Prothero, Donald R. Occidental College, Los Angeles, California.
- Anatomy and physiology
- Reproduction and classification
- Additional Readings
The dominant group (class) of vertebrates. Members of the class Mammalia, that is, mammals, have ruled the planet Earth since the extinction of the dinosaurs approximately 65 million years ago. There are more than 4200 living species of mammals, classified into more than 1000 genera, 140 families, and 18 orders (Fig. 1). However, the number of extinct mammals is at least five times as great. Most living mammals are terrestrial, including such large beasts as elephants, rhinos, hippos, and giraffes, as well as a great diversity of smaller land animals. The largest known land mammal was the extinct 20-ton hornless rhino Paraceratherium. Many groups of mammals moved to the water from land-dwelling ancestors.
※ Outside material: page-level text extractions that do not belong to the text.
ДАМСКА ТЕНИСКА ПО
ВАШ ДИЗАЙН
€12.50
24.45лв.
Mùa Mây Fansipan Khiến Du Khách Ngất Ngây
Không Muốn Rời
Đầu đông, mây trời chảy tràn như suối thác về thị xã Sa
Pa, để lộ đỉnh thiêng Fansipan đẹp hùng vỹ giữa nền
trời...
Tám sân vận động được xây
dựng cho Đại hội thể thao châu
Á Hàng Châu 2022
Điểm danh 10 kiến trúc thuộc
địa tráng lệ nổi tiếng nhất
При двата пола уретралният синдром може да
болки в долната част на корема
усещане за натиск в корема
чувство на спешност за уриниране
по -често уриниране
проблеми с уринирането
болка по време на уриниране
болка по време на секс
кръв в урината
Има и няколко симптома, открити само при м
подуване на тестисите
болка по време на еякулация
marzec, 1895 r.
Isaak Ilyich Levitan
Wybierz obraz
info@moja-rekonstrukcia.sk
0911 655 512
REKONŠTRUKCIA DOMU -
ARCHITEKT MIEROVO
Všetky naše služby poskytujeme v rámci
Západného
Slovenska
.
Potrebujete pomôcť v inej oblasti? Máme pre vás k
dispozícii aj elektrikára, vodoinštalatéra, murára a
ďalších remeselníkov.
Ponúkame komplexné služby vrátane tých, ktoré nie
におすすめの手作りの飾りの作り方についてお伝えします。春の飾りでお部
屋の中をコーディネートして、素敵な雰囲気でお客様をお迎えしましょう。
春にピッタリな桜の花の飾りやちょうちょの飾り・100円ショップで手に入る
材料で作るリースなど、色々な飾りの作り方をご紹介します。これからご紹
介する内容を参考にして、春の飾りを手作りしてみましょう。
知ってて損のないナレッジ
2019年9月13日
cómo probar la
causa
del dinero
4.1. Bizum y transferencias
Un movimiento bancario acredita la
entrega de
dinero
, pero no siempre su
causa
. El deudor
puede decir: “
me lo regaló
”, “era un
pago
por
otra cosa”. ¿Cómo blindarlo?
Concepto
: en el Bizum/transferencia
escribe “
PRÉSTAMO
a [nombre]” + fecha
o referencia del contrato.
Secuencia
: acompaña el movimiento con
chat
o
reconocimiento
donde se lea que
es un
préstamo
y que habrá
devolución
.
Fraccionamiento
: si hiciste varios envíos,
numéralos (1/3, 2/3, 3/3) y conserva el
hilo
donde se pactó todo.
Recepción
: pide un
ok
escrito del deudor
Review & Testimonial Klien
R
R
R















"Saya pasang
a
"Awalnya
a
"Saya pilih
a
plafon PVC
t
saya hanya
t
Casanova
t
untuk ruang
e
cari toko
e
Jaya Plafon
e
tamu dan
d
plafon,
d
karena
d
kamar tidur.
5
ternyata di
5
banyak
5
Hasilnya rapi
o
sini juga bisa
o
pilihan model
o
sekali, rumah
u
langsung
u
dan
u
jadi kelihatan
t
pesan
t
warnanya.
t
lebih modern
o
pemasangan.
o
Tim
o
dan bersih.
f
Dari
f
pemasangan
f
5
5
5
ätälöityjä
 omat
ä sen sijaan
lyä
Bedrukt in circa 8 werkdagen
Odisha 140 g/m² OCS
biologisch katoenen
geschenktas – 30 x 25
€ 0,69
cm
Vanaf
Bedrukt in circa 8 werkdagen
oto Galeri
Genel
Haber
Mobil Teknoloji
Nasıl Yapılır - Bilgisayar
These included manatees and dugongs (which are distantly related to elephants), otters (which are related to weasels), seals, sea lions, and walruses (which are distantly related to bears), and whales (which are distantly related to even-toed hoofed mammals), as well as numerous extinct groups. The living blue whale [reaching 30 m (100 ft) in length and 150 tons] is by far the largest animal that has ever lived. Mammals have also taken to the air, with over 920 living species of bats, as well as numerous gliding forms such as the flying squirrels, phalangerid marsupials, and flying lemurs or colugos. Mammals are even more successful at small body sizes, with hundreds of small species of rodents, rabbits, and insectivores. The smallest living mammal, the 1.5-g Kitti's hognosed bat, is at the lower limit of body size for mammals, since physiology and anatomy prevent them from thriving in the tiny-body-size niche inhabited by insects and other arthropods.